Aims & addressed problems

Needs for innovative and labour market oriented education in the EU

According to the 2011 EU Modernisation Agenda, higher education should provide graduates with knowledge and skills they need to succeed on the labour market. However, yet the available curricula and educational approaches are often far from responding to the employers’ needs. Graduates therefore struggle to find quality employment in line with their studies. As stated in the Agenda, involving employers in the study programmes and including practical experience in courses may help attune curricula to current and emerging labour market needs and foster employability and entrepreneurship. There is a strong need for flexible, innovative learning approaches in the EU.

Analysis of needs: Specific skills and competencies required from university graduates

According to the EU Commission Analytical Reports ‘Employers’ perception of graduate employability’, the most important skills and capabilities required by European employers include sector-specific skills and knowledge, but also communication-, team working-, analytical and problem-solving skills, foreign language skills and ability to adapt to and act in new situations. Analysis of organic labour market needs carried out in 7 EU countries within the ongoing EPOS Strategic Partnership project coordinated by prof. Rembiałkowska confirmed the above, showing in addition great importance of practical expertise and ability of graduates to innovate and create. The same analysis showed that more than 60% employers are not satisfied with the current level of knowledge and skills of university graduates and state that innovations in the teaching methods are necessary, pointing at the ‘Learning by cooperation with enterprises’ as the most recommended innovation. At the same time 25% of entrepreneurs declared that they look for new employees among graduates who participated in students internships or projects organized in their enterprises. All mentioned analysis outcomes showed a strong need for the SUSPLUS project.

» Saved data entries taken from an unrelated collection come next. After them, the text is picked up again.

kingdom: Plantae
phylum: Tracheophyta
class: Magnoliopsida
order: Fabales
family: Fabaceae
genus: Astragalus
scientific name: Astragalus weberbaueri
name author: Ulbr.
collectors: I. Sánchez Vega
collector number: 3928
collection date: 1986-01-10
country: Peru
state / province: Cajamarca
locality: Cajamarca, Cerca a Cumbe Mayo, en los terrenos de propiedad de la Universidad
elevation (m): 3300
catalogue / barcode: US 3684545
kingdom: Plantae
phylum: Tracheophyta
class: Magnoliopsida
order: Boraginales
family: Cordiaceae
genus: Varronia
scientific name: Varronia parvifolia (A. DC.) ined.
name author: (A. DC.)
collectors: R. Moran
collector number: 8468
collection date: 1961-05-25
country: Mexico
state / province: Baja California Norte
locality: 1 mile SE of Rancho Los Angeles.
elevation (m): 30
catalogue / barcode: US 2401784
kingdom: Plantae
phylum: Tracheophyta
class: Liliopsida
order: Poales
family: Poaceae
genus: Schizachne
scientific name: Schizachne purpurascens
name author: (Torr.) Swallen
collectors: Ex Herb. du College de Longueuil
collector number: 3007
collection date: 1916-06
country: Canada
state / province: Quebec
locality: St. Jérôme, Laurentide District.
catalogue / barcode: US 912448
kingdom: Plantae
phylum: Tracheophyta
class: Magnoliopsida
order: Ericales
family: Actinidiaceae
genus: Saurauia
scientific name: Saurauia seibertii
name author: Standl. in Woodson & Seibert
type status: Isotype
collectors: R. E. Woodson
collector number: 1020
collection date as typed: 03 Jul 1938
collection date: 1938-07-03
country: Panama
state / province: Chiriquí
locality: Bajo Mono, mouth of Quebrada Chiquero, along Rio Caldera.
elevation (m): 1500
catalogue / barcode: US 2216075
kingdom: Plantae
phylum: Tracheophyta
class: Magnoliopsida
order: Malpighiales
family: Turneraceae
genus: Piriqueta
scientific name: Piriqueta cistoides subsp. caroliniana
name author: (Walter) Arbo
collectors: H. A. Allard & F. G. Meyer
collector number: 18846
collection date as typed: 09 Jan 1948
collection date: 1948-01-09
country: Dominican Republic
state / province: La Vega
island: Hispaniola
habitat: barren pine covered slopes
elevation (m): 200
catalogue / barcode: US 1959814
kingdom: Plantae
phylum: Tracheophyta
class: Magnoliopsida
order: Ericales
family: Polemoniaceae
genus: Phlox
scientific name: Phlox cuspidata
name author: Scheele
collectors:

Sustainable food system as a target subject

In face of global population growth, resource constrains and growing environmental as well as public health concerns, there is a strong need for a shift towards a more sustainable development. As most of the mentioned global problems are strongly influenced by the current unsustainable food systems, high priority is given towards developing strategies to improve sustainability of current food production and consumption models. At the same time there are hardly any study programmes and modules targeting this important subject globally, and the sustainable food is still a niche market in many European countries, hardly supported by well-educated and skilled university graduates.

Strategic partnership to address the above needs: SUSPLUS

The SUSPLUS project supported cooperation between eight European universities to develop, implement and widely disseminate innovative educational materials and methods in the subject of sustainable food systems, thus to provide university students with necessary knowledge, competencies and skills to support this important sector, but also increase their employability. Organic food system was one of the presented models for increasing the overall food production and consumption sustainability. The high quality international, comprehensive knowledge in different areas of sustainability of the food systems, unavailable in standard educational programme of a single university, were transferred to wide community of students with the use of highly innovative tools and educational methods. The set of methods has been attuned to address European employers’ expectations (as described in the above analysis of needs). As recommended by the 2011 EU Modernisation Agenda, cooperation with employers and providing practical experience was included in the project activities. Development and implementation of innovative, labour market relevant teaching approaches aimed to enhance the quality of education and, in perspective, to improve students’ employability. The project addressed the previously described key issues of the 2011 EU Modernisation Agenda, as well as priorities and aims of the Erasmus+ Programme. It also addressed specific aims of the strategic partnership projects. In addition, the studied subject clearly responds to the main international challenges addressed to the well-being of the next generations.

SUSPLUS target groups

Direct: students, lecturers and entrepreneurs participating in the project educational activities, pupils and teachers participating in lectures in schools, participants of transnational project meetings, participants of project dissemination activities, receivers of the booklet on the sustainable food systems.

Indirect: students and lecturers of partner universities and other educational institutions in Europe, stakeholders representing sustainable food sector in Europe, general society.